There have been 16 notable earthquakes since 2010, with the most recent being the Ferndale quake in 2022. The California State Government offers an interactive map that shows all fault lines in the state, along with cities at risk. If you’re planning on moving to California and want to avoid areas at risk of shaking, use this map to help.
How to prepare for earthquakes in California
Earthquakes are irregular but destructive and can cause significant damage to structures, utilities, and water systems. Main shocks can last for minutes, while aftershocks can last for years. They can also strike suddenly, at any time, with only seconds of warning, so preparing your home is critical. Here are a few tips to help:
- Purchase earthquake insurance to cover some losses in the event of a quake. This is a separate policy that you purchase in addition to regular homeowners’ insurance. It’s also available to renters.
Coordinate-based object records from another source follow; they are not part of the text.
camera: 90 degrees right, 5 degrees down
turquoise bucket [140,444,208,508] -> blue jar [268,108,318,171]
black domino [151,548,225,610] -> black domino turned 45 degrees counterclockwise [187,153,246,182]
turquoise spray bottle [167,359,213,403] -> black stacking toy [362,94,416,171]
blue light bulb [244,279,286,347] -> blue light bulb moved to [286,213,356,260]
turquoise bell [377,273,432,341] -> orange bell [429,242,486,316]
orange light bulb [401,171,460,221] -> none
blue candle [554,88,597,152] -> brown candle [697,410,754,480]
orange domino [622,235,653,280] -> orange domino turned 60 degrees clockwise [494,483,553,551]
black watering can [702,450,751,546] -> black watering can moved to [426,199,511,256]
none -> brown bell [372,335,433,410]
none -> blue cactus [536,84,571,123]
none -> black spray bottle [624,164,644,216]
- Download the MyShake App and make sure you have a durable, charged communication device in case of an emergency.
- If you rent, ask your landlord about the building’s seismic history.
- Practice drop, cover, and hold on, so you are ready when a quake hits.
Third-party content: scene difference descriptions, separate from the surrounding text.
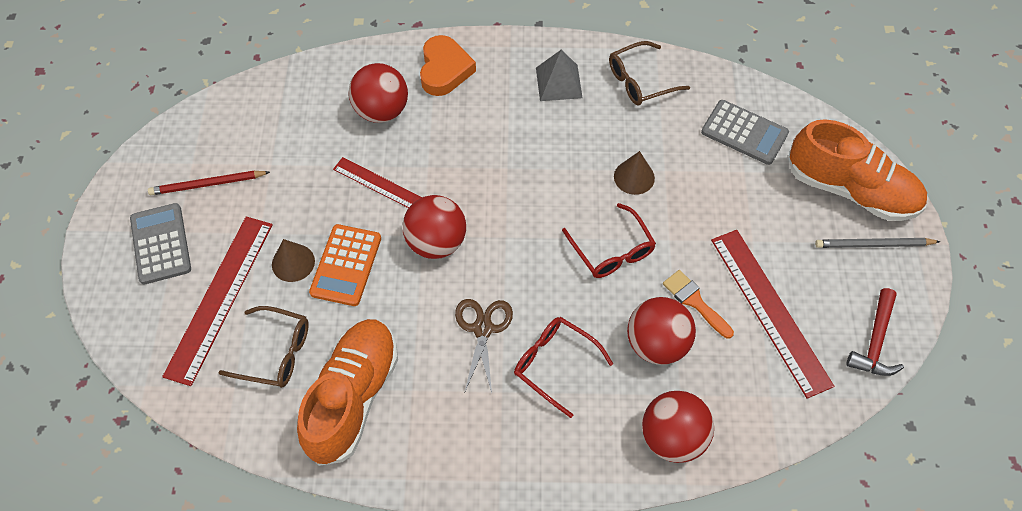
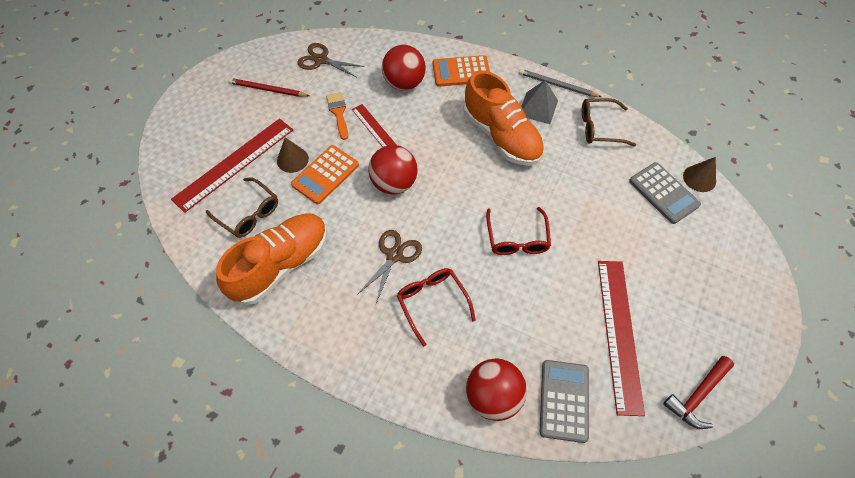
camera: 25 degrees right, 0 degrees up
grey calculator [130,203,191,284] -> grey calculator moved to [540,360,589,443]
orange heart [420,35,476,96] -> orange calculator [433,55,490,87]
brown cone [614,151,655,195] -> brown cone moved to [683,157,716,192]
red ball [627,297,696,364] -> none
orange brush [663,270,734,339] -> orange brush moved to [326,92,348,140]
orange shoe [789,119,927,221] -> orange shoe moved to [463,71,544,166]
grey pencil [815,238,941,248] -> grey pencil moved to [519,69,601,97]
none -> brown scissors [298,43,365,78]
- Keep your emergency kit stocked, updated, and accessible.
- Anchor heavy items to the wall, strap down expensive electronics, and secure small valuables.
- Brace your water heater according to state law
- Ensure your gas lines have flexible connections.
- If you live in a house built before 1980, it will likely need to be retrofitted. Don’t do this yourself; hire a seismic retrofitting professional.
- If you live near the coast, you should also prepare for a possible tsunami following an earthquake. Understand your evacuation routes and be on the watch for official warnings.
Final thoughts on natural disasters in California
California’s climate is known as the land of extremes. Winter storms, summer heat, earthquakes, landslides, drought, wind, and more make it a varied and unpredictable place to live. While it has historically been one of the top migration destinations, recently, it’s a state many people are moving out of (partly due to the high cost of living in coastal cities). Because of this, the state’s population has declined by over 1.5% since 2020.
If you’re considering moving to California or already call the Golden State home, make sure you’re prepared for natural disasters and long-term weather events. Understanding your risks and adequately preparing are helpful to make the most out of living in California. The National Weather Service also offers an experimental map that shows all forecasted risks for the upcoming seven days.
“At risk” means a property has a major or greater probability of being affected by a certain risk in the next 30 years. State and metro data is courtesy of First Street Foundation.
This article is for informational purposes only. Individual results may vary. This is not intended as a substitute for the services of a licensed and bonded home services or disaster prevention professional. Always seek expert advice and follow all official guidance before, during, and after a disaster.